今晚吃完饭,洛小池趁着还有力气,便坐在电脑边,仔细打了这份简历。
只做金丝雀没有份量,他不要一直当被曲明砚捡回来的小狗。
他得向上走。
不然,即便曲明砚真的爱他,也过得没尊严。
他大约没几年可活了,最后的时间,总想走得体面些。
他乖乖坐到曲明砚对面的沙发上,尽管身上很疼,也依旧将双手放在膝上,坐的中规中矩。
真像是在准备面试。
曲明砚简单扫过几眼,撩起眸:“你想……做这里的新管家?”
“是的,先生。”洛小池道:“我大学的时候学的是金融,还辅修过一年的家政管理学,文字功底也可以,我……”
我不想只靠做您的床伴活着……
万一有一天,您不再对我好了,我要怎么办?
能怎么办?
洛小池喉结滚了滚,最后两句话,他没有说出口,他良久的停顿着。
看面前,曲明砚淡淡摩挲着纸张,于是继续道:“我还跟我姑姑学过园艺,会照顾花草,我……”
“你今年多大?”
这是曲明砚第一次问起有关他的事。
恍惚间,洛小池察觉,曲明砚似乎只知道他的名字,就连名字,都是他大着胆子,主动说的。

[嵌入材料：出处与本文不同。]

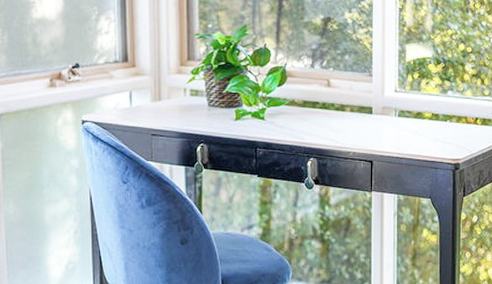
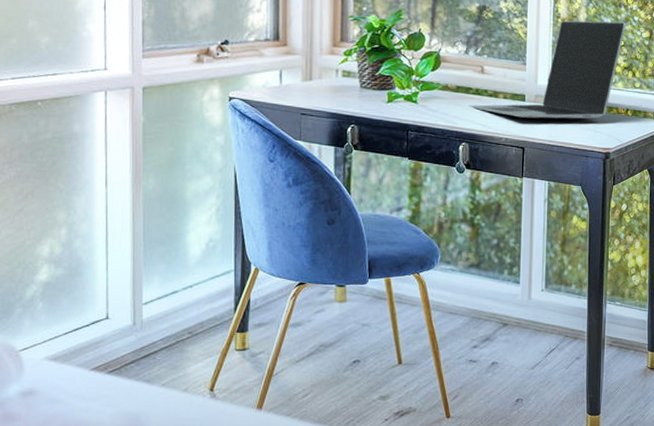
laptop: none [315,27,474,131] -> present [468,20,626,119]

搁在膝头的手慢慢扣紧,洛小池道:“差一个月,就二十了。”
“大学毕业了?”
洛小池点点头:“我跳了几级,十五岁入的大学,学分修的也快一些,但是我是人类……”
他的嗓音沙哑,越来越低:“没有单位肯要我……”
正面前,曲明砚搁下了简历。
惊得洛小池心尖一颤,很乖很乖的坐着。
曲明砚道:“发情期大概是三天,明天过后没事的话,就可以上班了。”
一句轻描淡写的话,洛小池手上力道骤然一松,有些眼热的倒在沙发上。
好难啊,但他的身体不好,又不会跟人吵架。
他很清楚,他这样的人落在社会底层活不下去,所以宁愿招惹曲明砚,为自己开一条生路。